**** STUDY TEXT
Australian Galleries

Australian Galleries to Discover at Aotearoa Art Fair 2026

Aotearoa Art Fair 2026 welcomes an exceptional lineup of galleries, and our biggest ever cohort of galleries from across Australia! From major contemporary galleries to emerging spaces, these exhibitors present artists working across painting, sculpture, photography, installation and works on paper.

Here are the Australian galleries to explore at this year’s Fair.

Alcaston Gallery (Melbourne)

Artists: Mirdidingkingathi Juwarnda Sally Gabori, Tania Major, Sean Hill

At Aotearoa Art Fair 2026, Alcaston Gallery is proud to present two exceptional First Nations artists from Far North Queensland, Australia. The incomparable Mirdidingkingathi Jurwarnda Sally Gabori (c.1924-2015) hasbeen firmly established as one of Australia’s most significant contemporary artists. In ecstatic colour and gesture, she recalled from her mind’s eye her ancestral home of Bentinck Island in the Gulf of Carpentaria and in doing so reshaped the landscape of First Nations art worldwide. Tania Major is an early career Kokoberra artist receiving significant attention for her luminous depictions of her Kowanyama Country on the Cape York Peninsula. In dialogue, Gabori and Major represent two generations of powerful female First Nations artists from the Queensland tropics. Also presented at the Alcaston Gallery booth is early career artist Sean Hill, whose vibrant, glitch like forms, rendered across multiple mediums, draw upon his Samoan culture.
********
**** RECORDS SUPPLIED
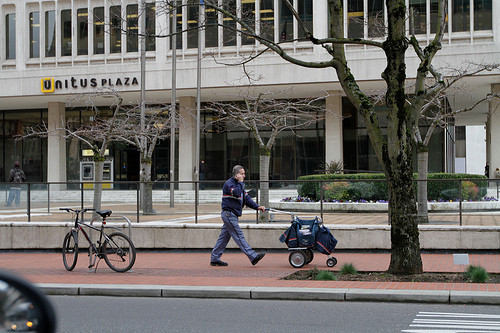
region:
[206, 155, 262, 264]
this is a man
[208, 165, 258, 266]
the man is walking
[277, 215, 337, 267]
this is a carrier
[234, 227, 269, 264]
the leg is in front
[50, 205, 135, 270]
this is a bike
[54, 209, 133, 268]
the bike is parked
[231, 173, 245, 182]
the man is speaking through the phone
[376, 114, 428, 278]
this is a tree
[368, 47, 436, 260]
the tree is tall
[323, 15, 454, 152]
the tree is branchy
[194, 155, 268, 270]
THE MAN IS WALKING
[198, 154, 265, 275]
THE MAN IS A MAIL MAN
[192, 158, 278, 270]
THE MAN IS TALKING ON THE PHONE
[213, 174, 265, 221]
THE MAN IS WEARING A JACKET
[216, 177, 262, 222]
THE MAN'S JACKET IS BLUE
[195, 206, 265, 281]
THE MAN IS WEARING GREY PANTS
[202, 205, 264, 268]
THE MAN'S PANTS HAVE A DARK STRIPE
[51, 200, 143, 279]
THIS IS A BIKE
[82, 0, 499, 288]
THIS IS A TREE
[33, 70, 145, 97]
THE BUILDING HAS A SIGN THAT READS UNITUS PLAZA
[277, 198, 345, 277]
a blue mail stroller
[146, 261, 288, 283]
red bricks of the sidewalk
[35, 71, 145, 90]
black lettering on the side of the building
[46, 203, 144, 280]
a black bicycle chained to a metal post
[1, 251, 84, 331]
the rearview mirror of a car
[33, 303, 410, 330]
black asphalt of the road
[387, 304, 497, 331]
white lettering on the road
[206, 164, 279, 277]
a mailman talking on his phone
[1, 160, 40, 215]
a man with a backpack in the courtyard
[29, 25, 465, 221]
several leafless trees in the courtyard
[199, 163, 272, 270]
man walking down the sidewalk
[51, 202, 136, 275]
bike parked on the sidewalk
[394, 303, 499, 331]
white paint on the ground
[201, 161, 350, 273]
man pushing a cart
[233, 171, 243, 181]
hand lifted to the face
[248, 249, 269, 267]
foot lifted off the ground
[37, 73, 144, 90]
black writing on the building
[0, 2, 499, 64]
row of thin windows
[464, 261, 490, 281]
small green plant frowing in the dirt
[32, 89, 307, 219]
three trees with no leaves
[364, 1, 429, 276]
a moss covered tree tunk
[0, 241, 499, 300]
a red brick sidewalk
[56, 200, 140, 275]
bike chained to a pole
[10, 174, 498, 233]
a metal and glass fence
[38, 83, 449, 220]
a few leafless trees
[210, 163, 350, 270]
a mailman pushing a stroller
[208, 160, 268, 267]
a man talking on the phone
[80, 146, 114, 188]
a pair of atm machines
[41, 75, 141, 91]
a store sign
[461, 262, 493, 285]
a few short plants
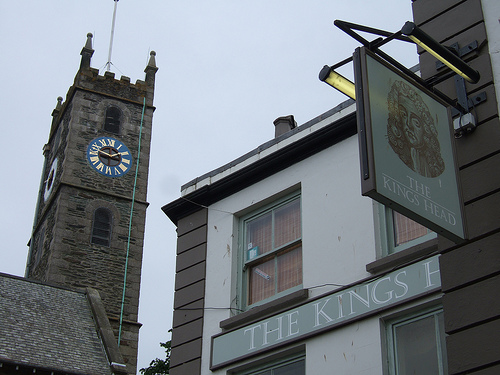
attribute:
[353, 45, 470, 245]
big sign — large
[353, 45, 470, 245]
sign — silver, large, big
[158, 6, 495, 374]
building — established, business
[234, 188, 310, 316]
window — large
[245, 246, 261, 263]
label — blue, white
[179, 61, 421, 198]
gray edge — white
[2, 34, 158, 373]
building — gray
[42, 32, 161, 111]
spirals — pointed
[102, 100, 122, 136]
window — curved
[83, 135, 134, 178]
clock — roman, big, blue, large, round, yellow, white, inside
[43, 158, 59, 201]
clock — white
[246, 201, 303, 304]
blinds — closed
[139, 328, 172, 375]
leaves — green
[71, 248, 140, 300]
bricks — gray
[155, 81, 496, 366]
part of the wall — white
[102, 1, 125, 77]
pole — white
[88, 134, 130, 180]
roman numerals — white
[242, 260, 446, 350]
words — large, white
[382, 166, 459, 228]
words — large, white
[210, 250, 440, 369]
sign — large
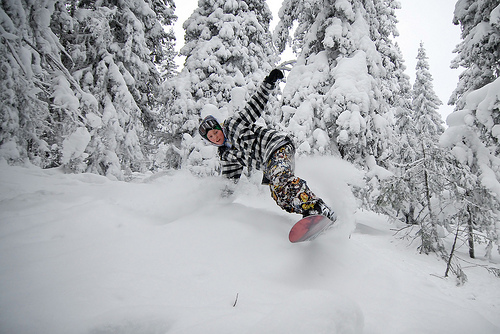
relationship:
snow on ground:
[59, 200, 168, 296] [218, 240, 441, 318]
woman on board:
[177, 98, 321, 204] [291, 215, 332, 260]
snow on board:
[59, 200, 168, 296] [291, 215, 332, 260]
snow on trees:
[59, 200, 168, 296] [200, 6, 384, 58]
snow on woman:
[59, 200, 168, 296] [177, 98, 321, 204]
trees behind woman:
[200, 6, 384, 58] [177, 98, 321, 204]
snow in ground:
[59, 200, 168, 296] [218, 240, 441, 318]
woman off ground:
[177, 98, 321, 204] [218, 240, 441, 318]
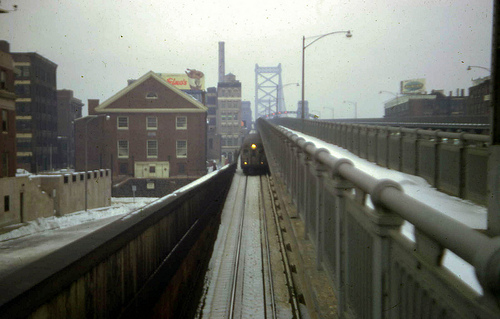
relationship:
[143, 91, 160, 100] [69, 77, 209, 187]
window on building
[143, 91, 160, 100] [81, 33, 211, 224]
window on building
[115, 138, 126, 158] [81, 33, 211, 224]
window on building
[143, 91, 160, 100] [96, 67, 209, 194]
window attached to building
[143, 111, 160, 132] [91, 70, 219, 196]
glass on building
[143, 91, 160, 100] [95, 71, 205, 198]
window in building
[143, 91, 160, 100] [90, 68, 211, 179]
window on building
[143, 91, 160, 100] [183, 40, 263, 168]
window in building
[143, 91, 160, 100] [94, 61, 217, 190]
window in building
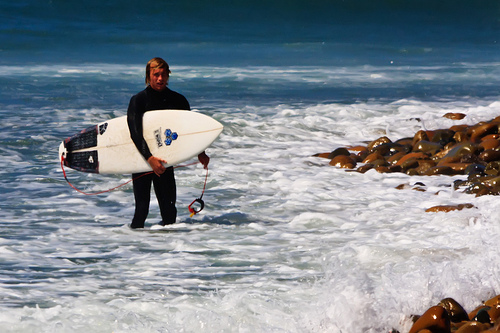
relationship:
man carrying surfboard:
[62, 50, 234, 217] [56, 109, 223, 174]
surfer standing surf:
[127, 57, 212, 229] [92, 210, 335, 300]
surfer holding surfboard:
[127, 57, 212, 229] [56, 109, 223, 174]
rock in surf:
[438, 142, 489, 164] [251, 148, 484, 331]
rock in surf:
[414, 130, 444, 152] [251, 148, 484, 331]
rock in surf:
[395, 151, 435, 178] [251, 148, 484, 331]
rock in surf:
[367, 135, 393, 158] [251, 148, 484, 331]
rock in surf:
[329, 146, 357, 171] [251, 148, 484, 331]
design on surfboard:
[164, 128, 177, 148] [56, 109, 223, 174]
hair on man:
[138, 57, 177, 86] [62, 50, 234, 217]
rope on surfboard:
[58, 154, 129, 194] [61, 111, 224, 166]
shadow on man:
[182, 207, 243, 227] [62, 50, 234, 217]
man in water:
[62, 50, 234, 217] [0, 0, 499, 332]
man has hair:
[62, 50, 234, 217] [125, 32, 192, 72]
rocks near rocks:
[391, 295, 498, 332] [311, 112, 498, 212]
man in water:
[62, 50, 234, 217] [197, 2, 498, 111]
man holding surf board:
[62, 50, 234, 217] [27, 112, 214, 180]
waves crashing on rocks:
[3, 92, 498, 327] [313, 110, 498, 332]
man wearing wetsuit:
[62, 50, 234, 217] [126, 86, 196, 226]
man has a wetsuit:
[62, 50, 234, 217] [125, 81, 182, 226]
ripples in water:
[1, 97, 499, 331] [0, 0, 499, 332]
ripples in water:
[186, 252, 267, 289] [25, 32, 496, 278]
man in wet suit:
[62, 50, 234, 217] [125, 82, 209, 230]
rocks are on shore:
[295, 83, 464, 198] [314, 88, 498, 201]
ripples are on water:
[9, 280, 60, 322] [25, 228, 431, 313]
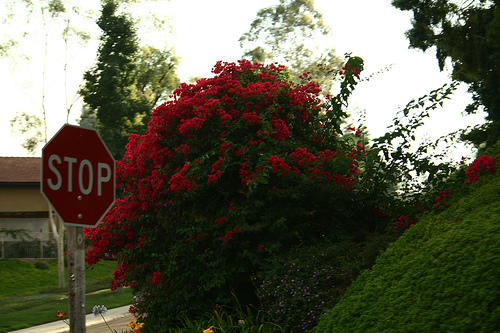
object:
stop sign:
[41, 124, 117, 227]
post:
[64, 221, 87, 332]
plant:
[83, 57, 363, 314]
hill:
[312, 183, 499, 333]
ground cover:
[320, 183, 499, 331]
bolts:
[77, 193, 82, 222]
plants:
[83, 0, 499, 333]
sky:
[1, 0, 493, 199]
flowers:
[127, 319, 219, 332]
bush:
[83, 54, 365, 333]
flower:
[91, 305, 107, 316]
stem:
[102, 315, 113, 332]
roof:
[1, 158, 61, 213]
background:
[2, 0, 172, 331]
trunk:
[46, 202, 67, 286]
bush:
[464, 155, 495, 186]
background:
[298, 3, 498, 218]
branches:
[1, 4, 94, 155]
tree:
[1, 0, 98, 156]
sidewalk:
[2, 301, 141, 332]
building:
[1, 156, 57, 257]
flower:
[57, 310, 66, 320]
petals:
[56, 310, 65, 319]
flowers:
[176, 115, 208, 137]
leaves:
[132, 112, 382, 308]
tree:
[48, 203, 67, 288]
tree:
[392, 1, 499, 152]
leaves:
[392, 0, 499, 149]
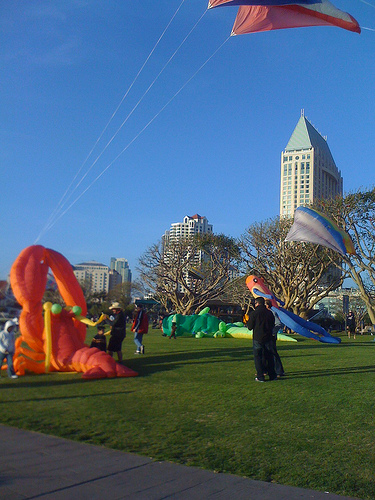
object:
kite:
[205, 1, 364, 40]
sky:
[1, 1, 374, 199]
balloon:
[10, 244, 139, 379]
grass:
[362, 480, 375, 500]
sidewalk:
[0, 419, 352, 498]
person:
[101, 300, 124, 362]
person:
[90, 324, 107, 349]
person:
[1, 319, 19, 380]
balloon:
[283, 205, 348, 258]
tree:
[134, 229, 241, 320]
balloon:
[219, 320, 226, 331]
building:
[279, 107, 344, 323]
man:
[243, 296, 276, 382]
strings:
[120, 98, 172, 156]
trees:
[323, 190, 374, 333]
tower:
[281, 107, 330, 151]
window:
[283, 156, 287, 161]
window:
[289, 155, 293, 162]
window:
[302, 155, 306, 159]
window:
[307, 153, 310, 159]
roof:
[192, 214, 202, 218]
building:
[159, 214, 214, 301]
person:
[132, 300, 148, 357]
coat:
[130, 309, 149, 334]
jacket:
[0, 320, 15, 356]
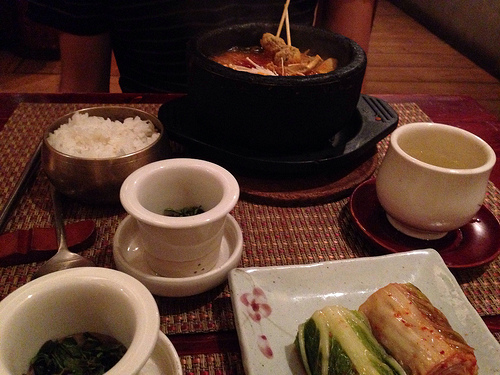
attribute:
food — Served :
[290, 278, 481, 373]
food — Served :
[25, 325, 129, 373]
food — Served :
[42, 105, 163, 157]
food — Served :
[161, 200, 207, 215]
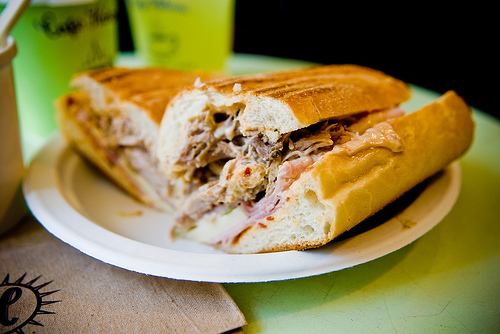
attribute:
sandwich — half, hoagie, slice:
[60, 65, 473, 255]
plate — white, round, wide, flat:
[24, 133, 459, 284]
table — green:
[3, 52, 499, 333]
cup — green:
[1, 0, 119, 137]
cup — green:
[128, 0, 233, 72]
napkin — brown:
[3, 222, 247, 333]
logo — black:
[0, 273, 63, 332]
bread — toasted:
[54, 64, 475, 251]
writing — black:
[32, 3, 117, 40]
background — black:
[114, 3, 498, 120]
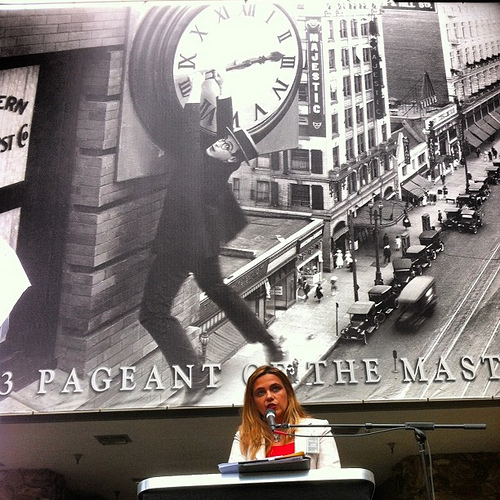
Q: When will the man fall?
A: Never.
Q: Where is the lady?
A: Bottom.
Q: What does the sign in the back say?
A: Majestic.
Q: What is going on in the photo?
A: Presentation.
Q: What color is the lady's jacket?
A: White.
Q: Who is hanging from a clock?
A: A man.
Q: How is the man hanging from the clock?
A: Holding.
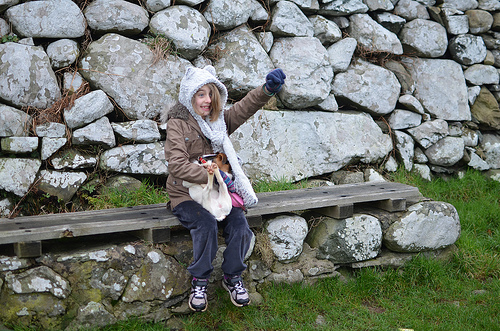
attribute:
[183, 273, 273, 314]
shoes — white, purple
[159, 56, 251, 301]
girl — sitting, smiling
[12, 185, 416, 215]
bench — wood, brown, wooden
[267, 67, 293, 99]
glove — blue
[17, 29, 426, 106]
rocks — stacked, rock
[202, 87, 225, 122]
hair — blond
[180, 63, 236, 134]
hat — white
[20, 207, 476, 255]
rocks — white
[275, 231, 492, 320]
grass — green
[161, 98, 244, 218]
coat — brown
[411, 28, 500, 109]
rocks — gray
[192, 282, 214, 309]
laces — white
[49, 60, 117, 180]
grass — brown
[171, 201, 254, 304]
pants — blue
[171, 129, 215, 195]
sleeves — brown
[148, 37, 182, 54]
grass — dead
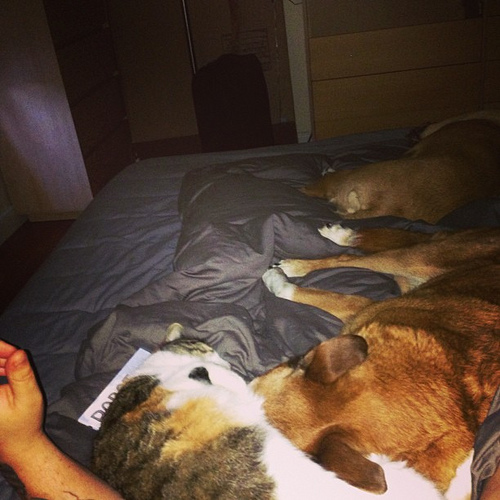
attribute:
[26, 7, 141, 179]
panels — wood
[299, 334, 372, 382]
ear — brown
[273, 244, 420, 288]
leg — white, brown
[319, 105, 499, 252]
dog — sleeping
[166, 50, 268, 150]
suitcase — black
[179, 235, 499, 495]
dog — brown, sleeping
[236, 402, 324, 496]
belly — white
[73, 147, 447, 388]
blanket — grey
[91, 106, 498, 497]
animals — several, sleeping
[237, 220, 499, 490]
dog — brown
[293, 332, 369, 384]
ear — brown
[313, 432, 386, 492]
ear — brown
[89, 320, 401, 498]
cat — multi-colored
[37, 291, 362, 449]
pillow — grey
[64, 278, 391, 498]
cat — sleeping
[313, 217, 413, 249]
leg — brown, white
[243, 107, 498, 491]
dogs — laying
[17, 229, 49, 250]
carpet — dark, flooring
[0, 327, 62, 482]
hand — human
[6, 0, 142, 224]
dresser — tan, wood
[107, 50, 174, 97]
wall — white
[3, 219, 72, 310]
carpet — brown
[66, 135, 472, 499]
comforter — blue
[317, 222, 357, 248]
paw — white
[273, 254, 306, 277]
paw — white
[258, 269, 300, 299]
paw — white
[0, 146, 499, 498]
blanket — gray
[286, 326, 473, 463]
dog — sleeping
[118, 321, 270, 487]
cat — sleeping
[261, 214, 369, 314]
paws — white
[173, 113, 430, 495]
dog — brown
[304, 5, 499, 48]
panel — tan, wood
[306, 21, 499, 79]
panel — tan, wood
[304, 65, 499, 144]
panel — tan, wood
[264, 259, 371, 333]
leg — brown, white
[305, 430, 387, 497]
ear — brown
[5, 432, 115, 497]
arm — human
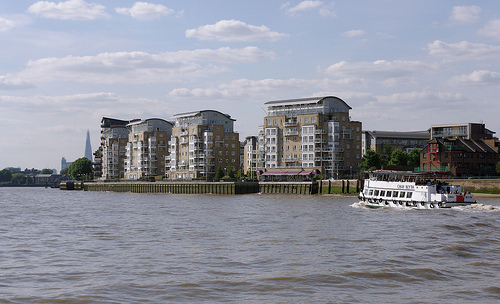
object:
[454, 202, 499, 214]
waves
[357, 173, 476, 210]
boat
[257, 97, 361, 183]
apartment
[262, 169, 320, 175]
awning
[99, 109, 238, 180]
building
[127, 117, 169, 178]
sky scraper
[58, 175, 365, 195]
boat dock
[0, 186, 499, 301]
river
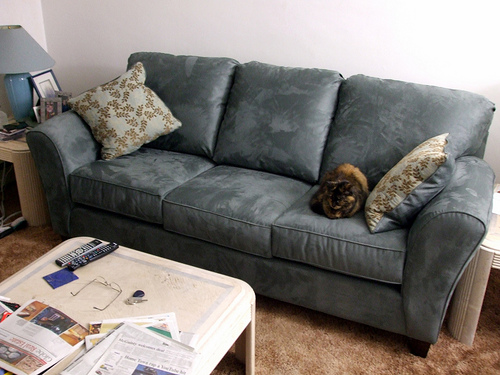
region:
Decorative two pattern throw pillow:
[65, 60, 185, 165]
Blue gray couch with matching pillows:
[23, 51, 498, 264]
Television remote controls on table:
[47, 230, 123, 275]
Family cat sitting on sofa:
[277, 154, 386, 229]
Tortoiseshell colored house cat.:
[307, 159, 370, 223]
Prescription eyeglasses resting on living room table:
[68, 270, 128, 311]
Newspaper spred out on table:
[0, 306, 202, 373]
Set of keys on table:
[121, 285, 152, 310]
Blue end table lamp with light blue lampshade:
[0, 22, 61, 122]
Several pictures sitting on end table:
[28, 69, 75, 128]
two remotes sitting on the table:
[37, 233, 119, 285]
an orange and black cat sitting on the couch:
[285, 147, 392, 236]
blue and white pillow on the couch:
[353, 96, 466, 248]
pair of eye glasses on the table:
[63, 265, 133, 327]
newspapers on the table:
[74, 300, 206, 373]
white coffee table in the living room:
[35, 225, 272, 352]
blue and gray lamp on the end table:
[0, 21, 82, 138]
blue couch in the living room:
[37, 24, 499, 353]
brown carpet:
[276, 322, 357, 354]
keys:
[117, 278, 154, 319]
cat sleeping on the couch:
[280, 147, 377, 249]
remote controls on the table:
[53, 237, 113, 270]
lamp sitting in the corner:
[0, 21, 62, 151]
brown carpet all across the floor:
[6, 220, 482, 373]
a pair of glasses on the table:
[66, 270, 118, 322]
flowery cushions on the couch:
[73, 65, 443, 243]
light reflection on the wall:
[396, 2, 499, 93]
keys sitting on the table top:
[121, 273, 155, 317]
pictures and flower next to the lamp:
[27, 48, 79, 133]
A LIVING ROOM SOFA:
[23, 48, 499, 356]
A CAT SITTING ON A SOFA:
[305, 151, 385, 240]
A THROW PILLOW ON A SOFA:
[63, 55, 187, 168]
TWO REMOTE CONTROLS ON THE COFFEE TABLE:
[51, 229, 123, 277]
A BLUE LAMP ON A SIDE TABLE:
[3, 52, 58, 126]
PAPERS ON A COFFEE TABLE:
[7, 295, 205, 374]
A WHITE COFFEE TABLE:
[28, 243, 275, 373]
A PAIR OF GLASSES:
[61, 267, 133, 318]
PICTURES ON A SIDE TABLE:
[24, 67, 78, 124]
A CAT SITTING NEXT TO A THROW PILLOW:
[301, 110, 477, 241]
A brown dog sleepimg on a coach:
[312, 158, 367, 220]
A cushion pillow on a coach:
[63, 81, 179, 133]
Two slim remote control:
[55, 235, 115, 260]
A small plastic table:
[30, 231, 261, 352]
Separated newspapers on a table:
[76, 310, 181, 370]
********
INSTRUCTIONS TO FOLLOW: Go on with the Aotearoa Art Fair gallery listing from the point where it stops. The material comes from a different source than the text.

ANSWER SPACE:
REDBASE Art (Sydney)

Artists: Stephan Kaluza, Shen Shaomin, Cheolyu Kim, Roger Mortimer, Chen Gelin, Jin Sha

REDBASE Art will showcase significant works by six international artists that are enhanced by a closer look into their detailed techniques and the delicate origins of their materials. German artist Stephan Kaluz a paints mesmerising, hyper-real oil paintings of the environment. Chinese-Australian artist Shen Shaomin creates an installation of life-like mechanical carps that illustrate the consequences of human desire and artificiality. Through hand drawings seemingly made from mechanical lines, Korean artist Cheolyu Kim’s precise and delicate formations of dreamscapes explore his haunted upbringing near the DMZ boarder in Korea. New Zealand artist Roger Mortimer creates my theological categories. Meanwhile, Chinese artist Chen Gelin explores light through three-dimensional fibre works, drawing inspiration from Guangxi’s strong textile traditions to imagine new, future-facing forms. Finally, Chinese artist Jin Sha innovates Gongbi painting with elements of Western art to merge classical precision with contemporary critique

Brenda Colahan Fine Art (Sydney)

Artists: Gabby Malpas, Chris Wise

Brenda Colahan Fine Art’s “Kaiwaaao” (advocate) presents the distinct practices of two artists probing critical issues within contemporary society. Gabby Malpas and Chris Wise will each produce unique series for Aotearoa Art Fair, addressing concerns specific to Aotearoa culture and environment, whilst extending their core oeuvre which speaks directly to us all about what it is to be vulnerable and to be human. A powerhouse of diversity, Kaiwawao spontaneously intersects for each viewer.

CBD Gallery (Sydney)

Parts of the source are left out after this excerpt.